Goal of the exercise: Pull out each line of the data below that contains the string "HUNG", and copy those lines unchanged.

(Data section)

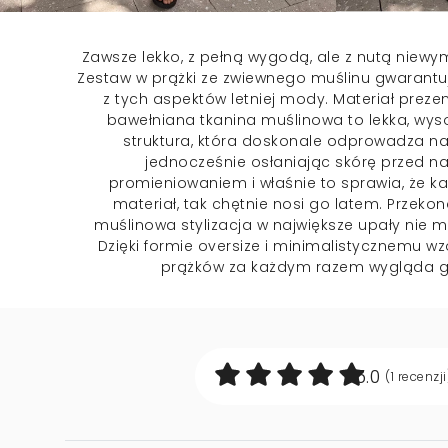
Zawsze lekko, z pełną wygodą, ale z nutą niewy
Zestaw w prążki ze zwiewnego muślinu gwarantu
z tych aspektów letniej mody. Materiał prez
bawełniana tkanina muślinowa to lekka, wy
struktura, która doskonale odprowadza na
jednocześnie osłaniając skórę przed 
promieniowaniem i właśnie to sprawia, że ka
materiał, tak chętnie nosi go latem. Przekon
muślinowa stylizacja w największe upały nie 
Dzięki formie oversize i minimalistycznemu w
prążków za każdym razem wygląda ge
5.0
(1
recenzji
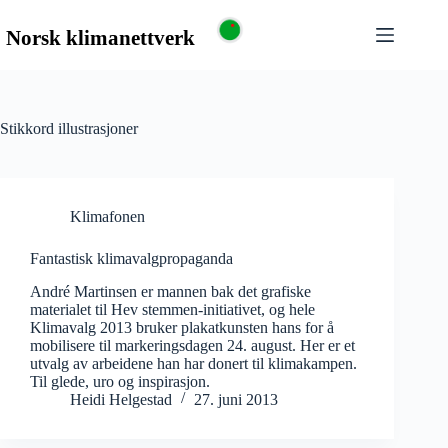
Stikkord
illustrasjoner
Klimafonen
Fantastisk klimavalgpropaganda
André Martinsen er mannen bak det grafiske
materialet til Hev stemmen-initiativet, og hele
Klimavalg 2013 bruker plakatkunsten hans for å
mobilisere til markeringsdagen 24. august. Her er et
utvalg av arbeidene han har donert til klimakampen.
Til glede, uro og inspirasjon.
Heidi Helgestad
27. juni 2013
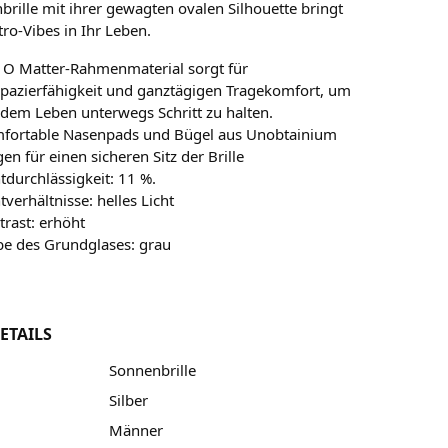
brille mit ihrer gewagten ovalen Silhouette bringt
tro-Vibes in Ihr Leben.
 O Matter-Rahmenmaterial sorgt für
apazierfähigkeit und ganztägigen Tragekomfort, um
 dem Leben unterwegs Schritt zu halten.
fortable Nasenpads und Bügel aus Unobtainium
en für einen sicheren Sitz der Brille
htdurchlässigkeit: 11 %.
tverhältnisse: helles Licht
trast: erhöht
be des Grundglases: grau
ETAILS
Sonnenbrille
Silber
Männer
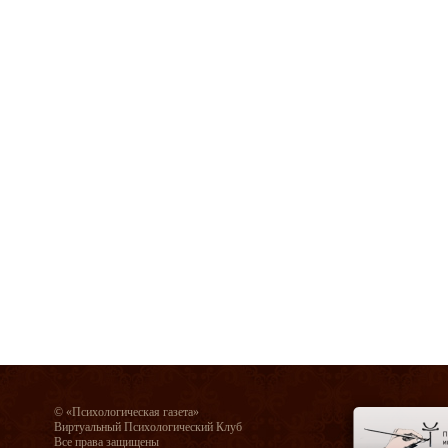
© «Психологическая газета»
Виртуальный Психологический Клуб
Все права защищены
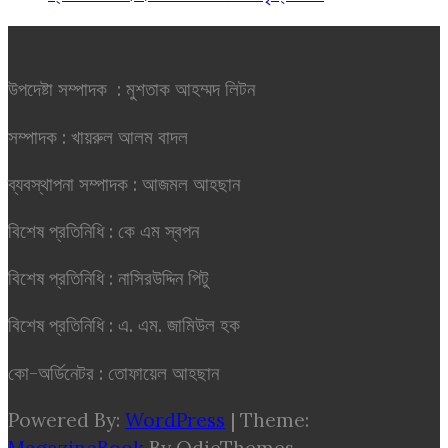
উপদেষ্টা সম্পাদক : মুশতাক আহম্মদ লিটন
সম্পাদক : খায়রুল আলম বাদল
ব্যবস্থাপনা সম্পাদক : আজমল আহছান
বিশেষ প্রতিনিধি : কে এম স্বপন
বিশেষ প্রতিনিধি : নাসিরউদ্দিন পিটু
বিশেষ প্রতিনিধি : এ. এম. জামিউল হক
কো-অর্ডিনেটর : তোফায়েল আহছান
Powered By:
WordPress
|
Theme:
MagazineBook
By OdieThemes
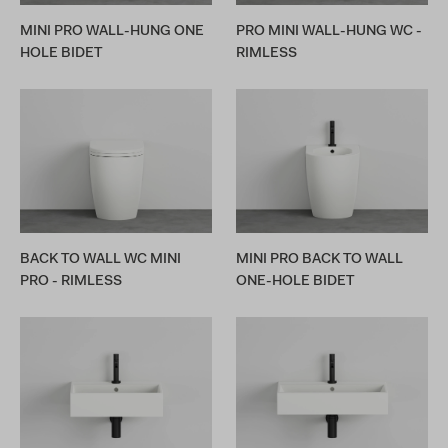
MINI PRO WALL-HUNG ONE
PRO MINI WALL-HUNG WC -
HOLE BIDET
RIMLESS
BACK TO WALL WC MINI
MINI PRO BACK TO WALL
PRO - RIMLESS
ONE-HOLE BIDET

(End Data section)

Result for this task:
MINI PRO WALL-HUNG ONE
PRO MINI WALL-HUNG WC -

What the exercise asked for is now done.